Eight candidates have already declared they will run for the Democratic presidential nomination. Here is a description of four among the favorites for now.

Elizabeth Warren, the Bane of Wall Street

She was the first of the big names from the Democratic Party to declare herself a candidate. She launched her campaign on Dec. 31, 2018, and has since made a series of public appearances.* A lawyer by training, she made a name for herself with her commitment to economic justice, particularly during the 2008 crisis, when she advocated for regulating the banks and denounced financial industry misdeeds, helping to create the Consumer Financial Protection Bureau. In 2012, she became a Massachusetts senator. She is close to Hillary Clinton, and has been one of the fiercest opponents of Donald Trump over the past two years. If a race between Warren and Trump takes place, the duel between them will be explosive. She is one of the president’s prime targets. He has nicknamed her Pocahontas, mocking her for her Native American ancestry.

Kamala Harris, Rising Star

The senator from California is no longer hiding her presidential ambitions. She made her candidacy official on Jan. 21. Serving as attorney general in her state, Harris started her political career later in life, winning election to the Senate in 2016 at the age of 52. With a dazzling trajectory, she is now one of the best positioned candidates looking ahead to 2020. Born to an Indian mother and Jamaican father, she would be the first African-American woman elected to the White House.
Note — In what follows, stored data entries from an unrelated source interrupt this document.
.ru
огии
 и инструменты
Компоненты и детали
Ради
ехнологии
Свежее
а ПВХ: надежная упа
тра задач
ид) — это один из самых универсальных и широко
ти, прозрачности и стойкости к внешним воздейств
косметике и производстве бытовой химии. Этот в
Therefore, like Barack Obama before her, she is a target for the far right, which questions her American nationality. Before even announcing her candidacy, she was one of the most active Democrats on the internet. Recently, she has worked on her ability to rally people by campaigning on behalf of “Medicare for all” and extending a hand to the left wing of the party. She has also defended Alexandria Ocasio-Cortez, the young representative from New York who has been attacked by the Republican majority.

Kirsten Gillibrand, Feminist Figure

At 52, the New York senator and a defense attorney by training, is a feminist icon at the forefront of the #MeToo campaign. Elected to Congress in 2006, she is a supporter of Hillary Clinton, whom she replaced in the Senate and for whom she worked during Hillary’s last presidential campaign. Gillibrand launched her own campaign by emphasizing social justice and her passion for improving the education system. However, her opponents have not missed the opportunity to highlight the ambiguity she brings. She started her career defending the interests of Philip Morris, opposed the regulation of firearms in the past and spoke against immigration, voting for cuts to federal funds for so-called sanctuary cities. In response, Gillibrand said that as a New York congresswoman, she had to take into account the views of a diverse group of voters.

Julian Castro, the Southern Latino

Raised in a modest family of activists of Mexican origin, Julian Castro could be the Latino candidate observers have been waiting for for years. At 44 years old, the former mayor of San Antonio, Texas, and Stanford and Harvard graduate symbolizes the changing South. He is multicultural even though he does not speak Spanish fluently. He has already had a successful political career. Elected at the age of 26, he has also held the post of secretary of housing and urban development in the Obama administration. Castro campaigns with his twin brother, Joaquin, who is a representative from Texas, promising an increase in the minimum wage and the protection of minorities. However, he will have to fight the image of being too plain; some consider him weak in a campaign where the blows risk coming thick and fast. In addition, he could face difficulty from the candidacy of another Texan, Beto O’Rourke, who is from the same generation as he is. Castro recognizes that he is not the favorite.

*Editor’s note: Elizabeth Warren announced she was forming a presidential exploratory committee, which allows her to raise money and fill staff positions before a formal start of her presidential bid.